Not copying other disciplines


Learn From practioners


Bias towards empirical processes


Ironically he mentions the following:


Programming languages are formal languages some of them even have mathematically specified semantics ... and we understand the math behind them at least as well as your average structural engineer understands the math behind the procedures that he was taught to do to validate his designs.


Programs themselves are models of the solution to the problem, our very tools are mathematical in nature.


In the slides he has the following quote, which I think he skips in his presentation due to time constraints, but I believe it is intended to reinforce his anti math-argument:


What is needed is not classical mathematics, but mathematics. Systems should be built at levels and modules, which form a mathematical structure.


—Friedrich Bauer


I was unable to find it elsewhere, so I don’t know the context of the Friedrich Bauer quote, but I find the quote interesting. I feel the key here is: "not classical mathematics, but mathematics". My interpretation of this is that he is saying that math is important, but not the math many people think about, hence "not classical mathematics".


In Conclusion


I hope I didn’t come across as too harsh on Glenn Vanderburg but I am just being honest and as he said about Bruce Eckel, "He said it so I get to pick on him". 

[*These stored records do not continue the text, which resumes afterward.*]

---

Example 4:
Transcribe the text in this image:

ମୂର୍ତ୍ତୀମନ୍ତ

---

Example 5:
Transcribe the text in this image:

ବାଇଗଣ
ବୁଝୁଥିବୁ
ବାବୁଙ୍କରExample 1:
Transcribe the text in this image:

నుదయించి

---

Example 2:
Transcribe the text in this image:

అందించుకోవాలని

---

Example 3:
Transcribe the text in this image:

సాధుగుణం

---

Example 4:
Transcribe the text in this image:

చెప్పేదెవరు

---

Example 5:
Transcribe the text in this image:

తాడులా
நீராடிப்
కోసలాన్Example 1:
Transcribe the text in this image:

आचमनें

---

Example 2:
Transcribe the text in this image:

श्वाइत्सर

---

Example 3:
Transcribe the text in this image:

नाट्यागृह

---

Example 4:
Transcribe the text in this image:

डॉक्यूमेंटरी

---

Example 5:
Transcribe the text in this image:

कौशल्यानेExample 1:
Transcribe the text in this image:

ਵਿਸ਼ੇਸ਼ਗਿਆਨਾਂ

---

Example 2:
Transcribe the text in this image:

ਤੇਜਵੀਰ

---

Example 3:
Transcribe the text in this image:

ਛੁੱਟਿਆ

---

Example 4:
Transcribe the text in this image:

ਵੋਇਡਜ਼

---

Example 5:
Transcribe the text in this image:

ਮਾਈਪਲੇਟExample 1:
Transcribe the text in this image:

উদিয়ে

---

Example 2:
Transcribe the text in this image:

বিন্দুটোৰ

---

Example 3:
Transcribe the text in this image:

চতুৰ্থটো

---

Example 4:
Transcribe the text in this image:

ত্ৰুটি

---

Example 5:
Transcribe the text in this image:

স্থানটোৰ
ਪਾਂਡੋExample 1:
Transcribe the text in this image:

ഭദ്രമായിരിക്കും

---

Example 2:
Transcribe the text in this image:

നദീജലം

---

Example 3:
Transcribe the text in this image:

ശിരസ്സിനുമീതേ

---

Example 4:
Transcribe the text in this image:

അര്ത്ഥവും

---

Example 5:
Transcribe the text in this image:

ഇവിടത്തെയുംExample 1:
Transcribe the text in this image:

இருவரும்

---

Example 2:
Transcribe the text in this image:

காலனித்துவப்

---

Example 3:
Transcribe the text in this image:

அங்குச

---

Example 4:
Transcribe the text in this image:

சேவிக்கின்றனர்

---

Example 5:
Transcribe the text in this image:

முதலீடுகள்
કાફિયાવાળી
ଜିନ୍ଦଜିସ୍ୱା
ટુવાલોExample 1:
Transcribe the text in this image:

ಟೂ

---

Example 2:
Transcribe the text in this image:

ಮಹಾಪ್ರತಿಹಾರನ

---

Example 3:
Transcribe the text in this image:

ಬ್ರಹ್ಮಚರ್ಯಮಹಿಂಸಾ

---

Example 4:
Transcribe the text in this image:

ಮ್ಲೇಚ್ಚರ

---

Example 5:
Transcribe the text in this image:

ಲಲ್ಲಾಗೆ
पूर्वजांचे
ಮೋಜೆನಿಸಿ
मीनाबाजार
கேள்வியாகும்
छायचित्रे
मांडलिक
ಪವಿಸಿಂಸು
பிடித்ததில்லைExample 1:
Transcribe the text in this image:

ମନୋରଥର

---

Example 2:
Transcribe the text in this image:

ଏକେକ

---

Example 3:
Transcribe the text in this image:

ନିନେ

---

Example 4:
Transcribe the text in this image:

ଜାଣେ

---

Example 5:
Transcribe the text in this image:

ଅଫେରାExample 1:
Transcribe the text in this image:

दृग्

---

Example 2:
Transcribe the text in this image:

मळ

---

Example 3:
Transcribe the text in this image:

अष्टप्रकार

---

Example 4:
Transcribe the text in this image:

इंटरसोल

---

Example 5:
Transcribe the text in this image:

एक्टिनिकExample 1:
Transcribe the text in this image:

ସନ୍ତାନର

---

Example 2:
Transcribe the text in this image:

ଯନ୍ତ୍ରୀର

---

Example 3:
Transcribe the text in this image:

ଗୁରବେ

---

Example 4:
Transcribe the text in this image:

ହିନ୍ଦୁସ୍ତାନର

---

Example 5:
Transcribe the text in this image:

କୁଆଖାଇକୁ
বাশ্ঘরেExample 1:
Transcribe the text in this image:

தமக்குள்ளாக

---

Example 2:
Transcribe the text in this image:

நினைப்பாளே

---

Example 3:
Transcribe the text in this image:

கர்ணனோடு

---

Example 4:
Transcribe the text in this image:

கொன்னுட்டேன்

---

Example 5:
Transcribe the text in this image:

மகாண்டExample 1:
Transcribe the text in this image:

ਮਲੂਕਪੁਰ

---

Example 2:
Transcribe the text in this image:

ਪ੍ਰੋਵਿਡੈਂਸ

The real strength of his presentation is that he really does step back from software and give some perspective on general engineering, and while we can all debate the utility of comparing different engineering fields it does hold that they all have a several common threads, including the application of artistry and creativity to design and construction, the objective to design and build things, working within certain constraints including cost, and the organization of people and resources to accomplish the tasks of design and construction.

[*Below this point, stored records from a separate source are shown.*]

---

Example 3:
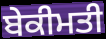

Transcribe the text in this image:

ਬੇਕੀਮਤੀ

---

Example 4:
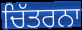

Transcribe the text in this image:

ਚਿੱਤਰਨਾ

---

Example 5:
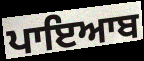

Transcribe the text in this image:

ਪਾਇਆਬ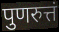
पुणरुत्तं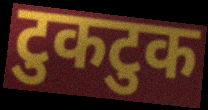
टुकटुकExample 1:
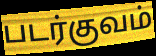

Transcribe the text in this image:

படர்குவம்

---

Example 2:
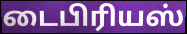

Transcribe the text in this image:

டைபிரியஸ்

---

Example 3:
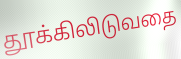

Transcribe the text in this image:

தூக்கிலிடுவதை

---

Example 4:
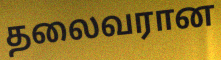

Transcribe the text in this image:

தலைவரான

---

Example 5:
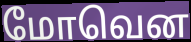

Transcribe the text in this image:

மோவெனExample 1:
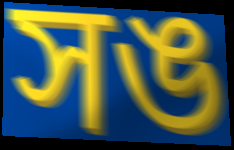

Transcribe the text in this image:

সঙ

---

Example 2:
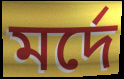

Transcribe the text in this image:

মর্দে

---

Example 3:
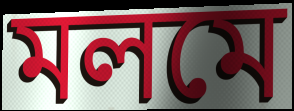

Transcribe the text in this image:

মলমে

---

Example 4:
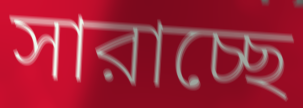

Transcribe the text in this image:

সারাচ্ছে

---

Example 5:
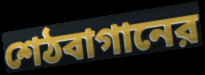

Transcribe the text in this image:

শেঠবাগানের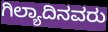
ಗಿಲ್ಯಾದಿನವರು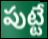
పుట్టే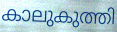
കാലുകുത്തിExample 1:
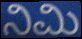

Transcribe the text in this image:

ನಿಮಿ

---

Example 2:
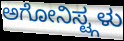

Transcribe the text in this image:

ಅಗೋನಿಸ್ಟ್ಗಳು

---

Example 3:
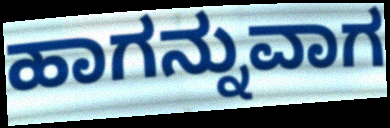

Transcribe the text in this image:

ಹಾಗನ್ನುವಾಗ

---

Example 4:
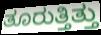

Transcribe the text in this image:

ತೂರುತ್ತಿತ್ತು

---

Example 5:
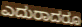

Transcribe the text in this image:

ಎದುರಾದರೂ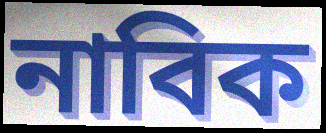
নাবিক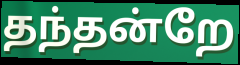
தந்தன்றே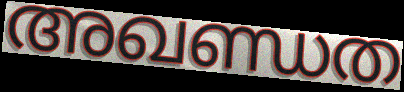
അഖണ്ഡതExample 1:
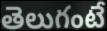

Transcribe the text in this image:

తెలుగంటే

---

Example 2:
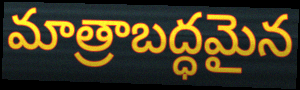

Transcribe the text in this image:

మాత్రాబద్ధమైన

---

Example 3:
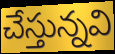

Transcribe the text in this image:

చేస్తున్నవి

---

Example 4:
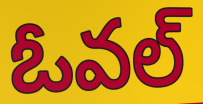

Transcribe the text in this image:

ఓవల్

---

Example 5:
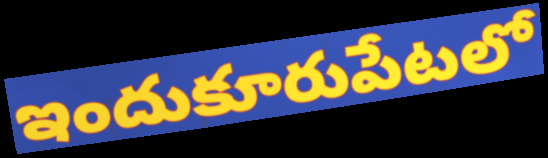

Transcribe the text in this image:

ఇందుకూరుపేటలో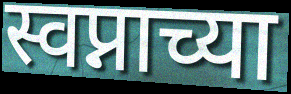
स्वप्नाच्या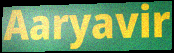
Aaryavir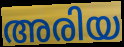
അരിയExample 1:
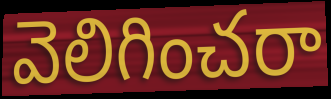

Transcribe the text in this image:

వెలిగించరా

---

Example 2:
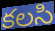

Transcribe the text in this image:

కలసి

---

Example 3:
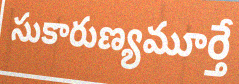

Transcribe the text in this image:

సుకారుణ్యమూర్తే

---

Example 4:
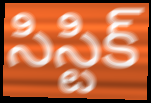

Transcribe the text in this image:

సిస్టిక్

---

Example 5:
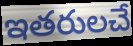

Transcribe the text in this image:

ఇతరులచే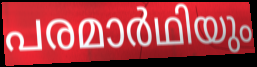
പരമാർഥിയും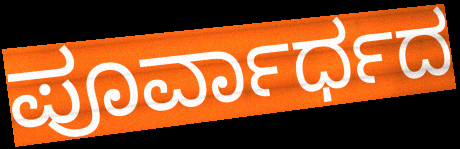
ಪೂರ್ವಾರ್ಧದ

I admit that my experience with real Agile is limited and while I like what I have seen. I still doubt that it truly fulfills very little beyond an empirical approach and it seems that its focus is primarily on the process of creating software, which is not necessarily a bad thing.  The structural aspect of software is not ignored by Agile, but I do feel that it is the structural aspects of software which is where we currently lack a real engineering framework.  This is really what needs to become more established.  Ideas like Coupling, Cohesion, Refactoring, Patterns, Anti-patterns, etc. are the state of the art in terms of structure but they seem too "squishy" which leads me to ask the question, is it not possible to have more comprehensive math backed concepts like the types of things you find in other engineering disciplines?

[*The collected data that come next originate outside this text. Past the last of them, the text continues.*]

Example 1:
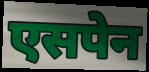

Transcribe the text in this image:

एसपेन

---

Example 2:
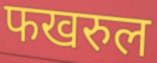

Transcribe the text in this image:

फखरुल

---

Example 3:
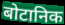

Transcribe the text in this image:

बोटानिक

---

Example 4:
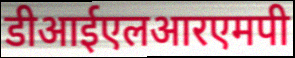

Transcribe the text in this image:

डीआईएलआरएमपी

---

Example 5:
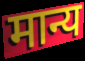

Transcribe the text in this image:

मान्यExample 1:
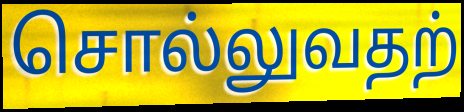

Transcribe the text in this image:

சொல்லுவதற்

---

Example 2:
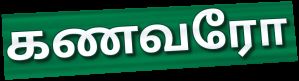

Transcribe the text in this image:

கணவரோ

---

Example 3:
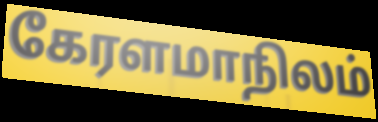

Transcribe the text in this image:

கேரளமாநிலம்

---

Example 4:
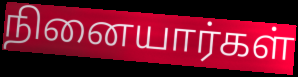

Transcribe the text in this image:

நினையார்கள்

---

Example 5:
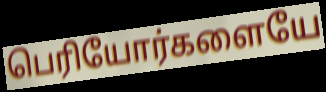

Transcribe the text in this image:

பெரியோர்களையேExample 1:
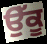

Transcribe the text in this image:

ਉੱਕੂ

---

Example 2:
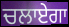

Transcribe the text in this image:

ਚਲਾਏਗਾ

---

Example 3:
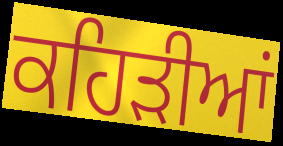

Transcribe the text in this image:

ਕਹਿੜੀਆਂ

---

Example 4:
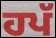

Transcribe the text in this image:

ਹਪੱ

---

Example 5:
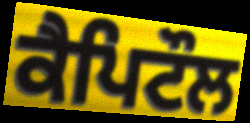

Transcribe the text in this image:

ਕੈਪਿਟੌਲ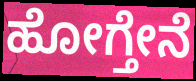
ಹೋಗ್ತೇನೆ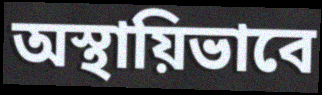
অস্থায়িভাবেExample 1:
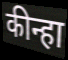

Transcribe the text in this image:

कीन्हा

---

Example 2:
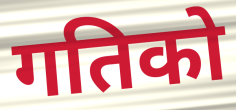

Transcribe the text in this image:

गतिको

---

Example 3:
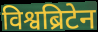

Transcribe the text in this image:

विश्वब्रिटेन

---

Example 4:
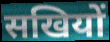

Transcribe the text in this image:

सखियों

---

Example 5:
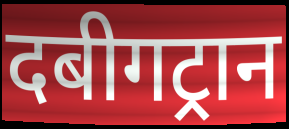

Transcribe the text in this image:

दबीगट्रानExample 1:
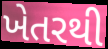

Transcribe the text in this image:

ખેતરથી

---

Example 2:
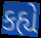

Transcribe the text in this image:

કહ્યે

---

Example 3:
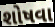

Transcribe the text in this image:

શોષવા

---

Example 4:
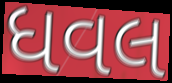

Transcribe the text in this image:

ધવલ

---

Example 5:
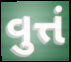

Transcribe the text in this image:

વુત્તંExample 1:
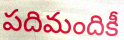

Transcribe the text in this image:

పదిమందికీ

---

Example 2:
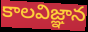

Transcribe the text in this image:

కాలవిజ్ఞాన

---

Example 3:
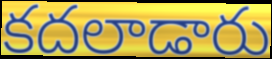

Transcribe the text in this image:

కదలాడారు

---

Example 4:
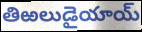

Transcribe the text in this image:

తిఱలుడైయాయ్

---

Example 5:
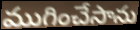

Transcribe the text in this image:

ముగించేసాను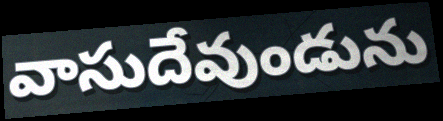
వాసుదేవుండును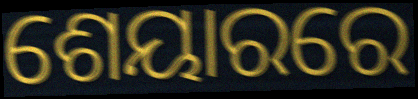
ଶେୟାରରେ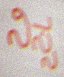
ನಿಸ್ಸ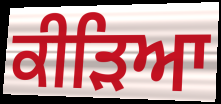
ਕੀੜਿਆ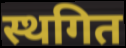
स्थगित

The answers to these questions in the past have been dominated by ideas like formal methods and metrics, ideas which have mostly failed to live up to a real promise, however, that does not mean that we should completely discount these and similar ideas in the future.  These and other more math oriented approaches may represent a failed lineage that will go extinct or they may represent the nascent ideas from which we are only now developing the theoretical and mathematical ideas to truly conquer these problems. For example the Nato Conference of 1968 is often cited as a milestone in the development of software engineering. It was only about forty years proir that Category Theory was discovered. I wonder how many attendees or general practitioners knew about it, unlike today where it seems that almost every software blogger writes about Monads and many also mention Category Theory.  I feel that the new era of software engineering will be forged from math but it won’t be "Classical Math" like Calculus and Algebra over the Field of Real Numbers, it will be from areas like Graph Theory, Lattice Theory, Category Theory, Information Theory and other related disciplines and not only will it be built on those disciplines but also the interrelation of those disciplines. I may be wrong about this but I have seen research that seems to point in these directions, ideas I will explore in future posts.  It seems crazy to assume that the failures of the past imply failures of the future. If math can make software cheaper and more reliable to produce it will become an inevitability.